■ Challenge
Update the listing below by changing each "city" to "locality" and keeping every other part the same. Leave the pictures out of your answer.

■ Task material
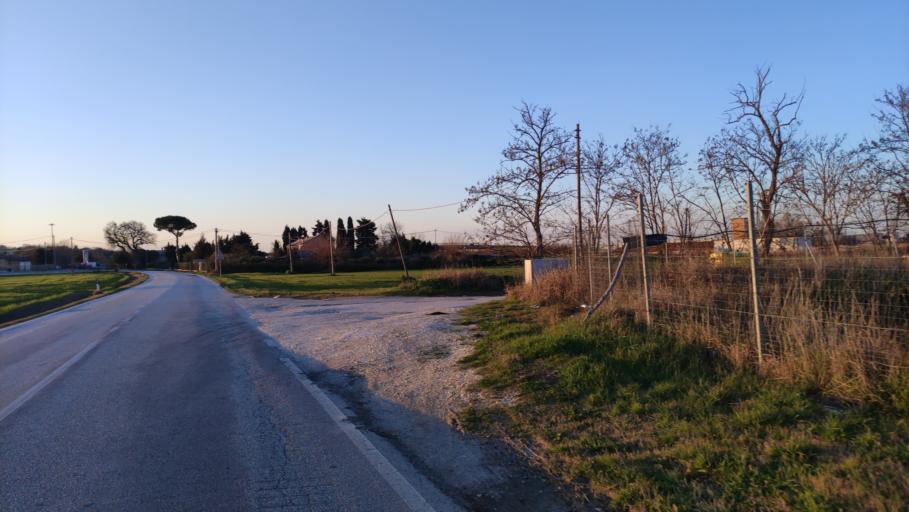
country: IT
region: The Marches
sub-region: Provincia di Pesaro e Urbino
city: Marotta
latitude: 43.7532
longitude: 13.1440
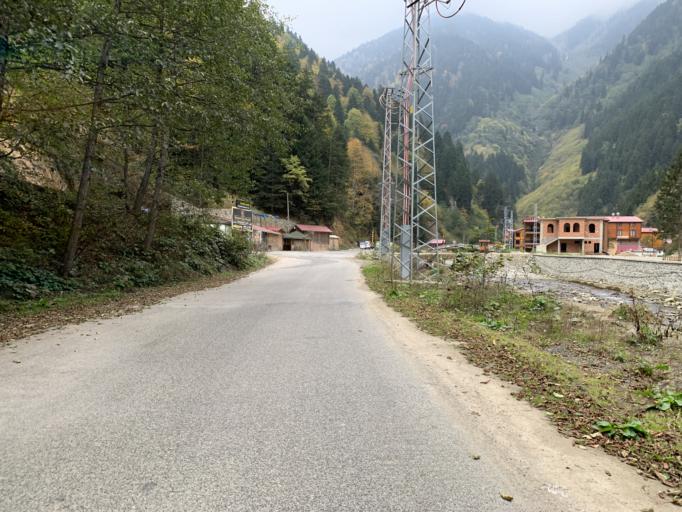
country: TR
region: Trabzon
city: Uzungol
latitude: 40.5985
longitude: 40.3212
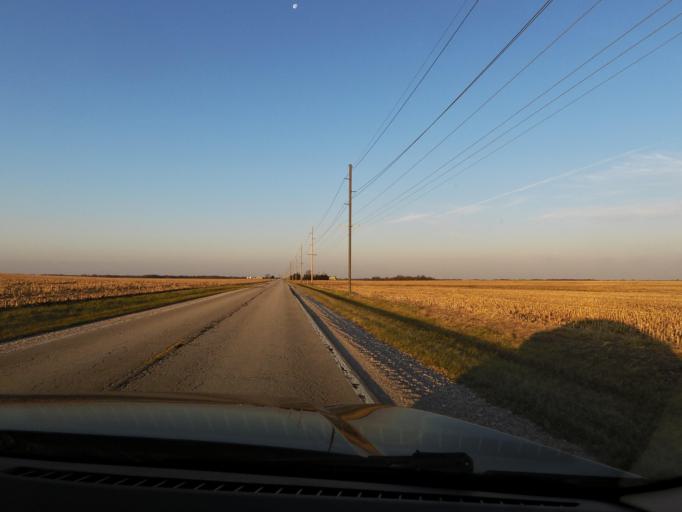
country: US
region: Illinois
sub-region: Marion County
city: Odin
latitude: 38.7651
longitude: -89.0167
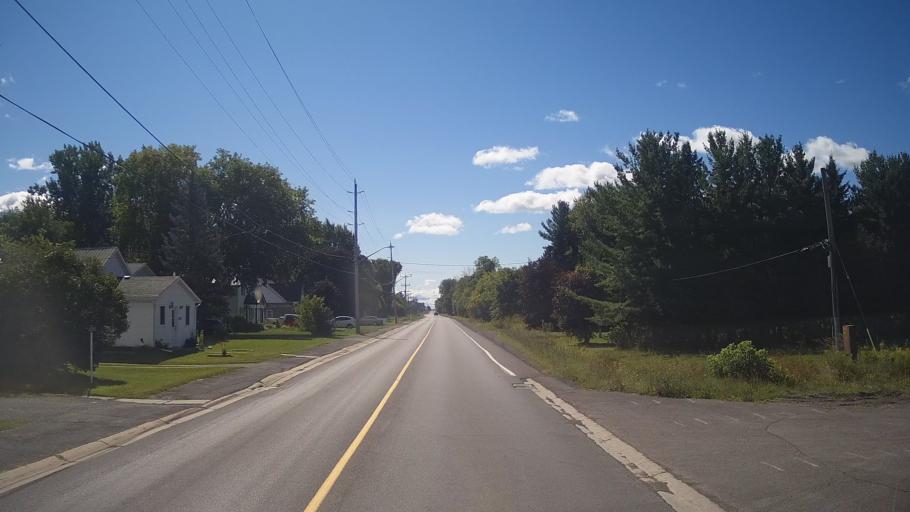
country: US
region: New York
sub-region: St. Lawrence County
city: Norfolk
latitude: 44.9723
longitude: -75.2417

■ Right answer
country: IT
region: The Marches
sub-region: Provincia di Pesaro e Urbino
locality: Marotta
latitude: 43.7532
longitude: 13.1440
country: TR
region: Trabzon
locality: Uzungol
latitude: 40.5985
longitude: 40.3212
country: US
region: Illinois
sub-region: Marion County
locality: Odin
latitude: 38.7651
longitude: -89.0167
country: US
region: New York
sub-region: St. Lawrence County
locality: Norfolk
latitude: 44.9723
longitude: -75.2417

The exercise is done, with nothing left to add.